- Title card
- Directed by: Robert McKimson
- Story by: Tedd Pierce
- Starring: Mel Blanc
- Edited by: Treg Brown
- Music by: Milt Franklyn
- Animation by: Ted Bonnicksen Keith Darling Russ Dyson George Grandpré
- Layouts by: Robert Gribbroek
- Backgrounds by: Bob Majors
- Color process: Technicolor
- Production company: Warner Bros. Cartoons
- Distributed by: Warner Bros. Pictures The Vitaphone Corporation
- Release date: June 22, 1957 (USA);
- Running time: 7 min (one reel)
- Language: English

= Boston Quackie =

1957 film by Robert McKimson

Boston Quackie is a 1957 Warner Bros. Looney Tunes short directed by Robert McKimson. The short was released on June 22, 1957, and stars Daffy Duck and Porky Pig. The cartoon and its title are a parody of the character Boston Blackie.

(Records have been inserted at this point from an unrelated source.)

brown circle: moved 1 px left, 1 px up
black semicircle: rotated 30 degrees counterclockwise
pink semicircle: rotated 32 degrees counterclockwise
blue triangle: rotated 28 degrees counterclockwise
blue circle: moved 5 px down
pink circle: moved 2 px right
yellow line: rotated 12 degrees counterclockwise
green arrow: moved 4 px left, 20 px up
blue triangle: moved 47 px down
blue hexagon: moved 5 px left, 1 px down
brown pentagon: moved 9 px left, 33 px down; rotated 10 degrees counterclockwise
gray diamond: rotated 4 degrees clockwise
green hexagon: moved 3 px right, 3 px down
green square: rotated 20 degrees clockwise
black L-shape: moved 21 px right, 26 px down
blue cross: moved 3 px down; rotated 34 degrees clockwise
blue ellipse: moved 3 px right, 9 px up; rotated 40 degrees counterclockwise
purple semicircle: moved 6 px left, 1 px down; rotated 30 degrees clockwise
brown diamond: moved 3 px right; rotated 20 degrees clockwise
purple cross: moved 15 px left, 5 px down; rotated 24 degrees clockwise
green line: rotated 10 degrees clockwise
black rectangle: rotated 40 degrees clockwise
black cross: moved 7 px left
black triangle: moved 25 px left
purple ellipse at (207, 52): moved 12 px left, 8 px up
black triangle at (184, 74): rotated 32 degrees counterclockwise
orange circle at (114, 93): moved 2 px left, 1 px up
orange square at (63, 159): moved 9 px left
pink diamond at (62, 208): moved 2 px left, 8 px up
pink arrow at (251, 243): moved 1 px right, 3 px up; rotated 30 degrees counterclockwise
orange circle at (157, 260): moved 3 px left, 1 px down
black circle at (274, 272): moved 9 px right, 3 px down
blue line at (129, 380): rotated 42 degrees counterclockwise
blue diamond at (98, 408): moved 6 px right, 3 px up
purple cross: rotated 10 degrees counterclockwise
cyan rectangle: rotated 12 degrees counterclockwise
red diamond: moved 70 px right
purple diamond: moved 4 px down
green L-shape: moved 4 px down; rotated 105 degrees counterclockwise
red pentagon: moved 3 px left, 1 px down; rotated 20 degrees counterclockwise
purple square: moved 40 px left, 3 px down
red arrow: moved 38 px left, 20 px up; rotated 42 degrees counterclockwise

The film is a spy comedy, featuring a secret agent who has to recover a stolen attaché case.

==Plot==
Secret agent Boston Quackie embarks on a mission to deliver a crucial attaché case to the Slobovian consulate in West Slobovia, facing relentless attempts by spies to seize it. The pursuit unfolds aboard the Cloak & Dagger Express, where Quackie confronts a mysterious man with a green hat, suspected of theft.

Despite various encounters and a brief capture, Quackie ultimately outwits the thief with assistance from Mary and Inspector Faraway. Upon delivering the case to the consulate, Quackie is surprised to discover its seemingly mundane contents — a jar of instant coffee. However, to his amazement, the jar contains a surprise: a glamorous woman intended as an escort for an embassy ball.

==Home media==
This short is available on disc 1 of the Looney Tunes Collector's Vault: Volume 2 Blu-ray set.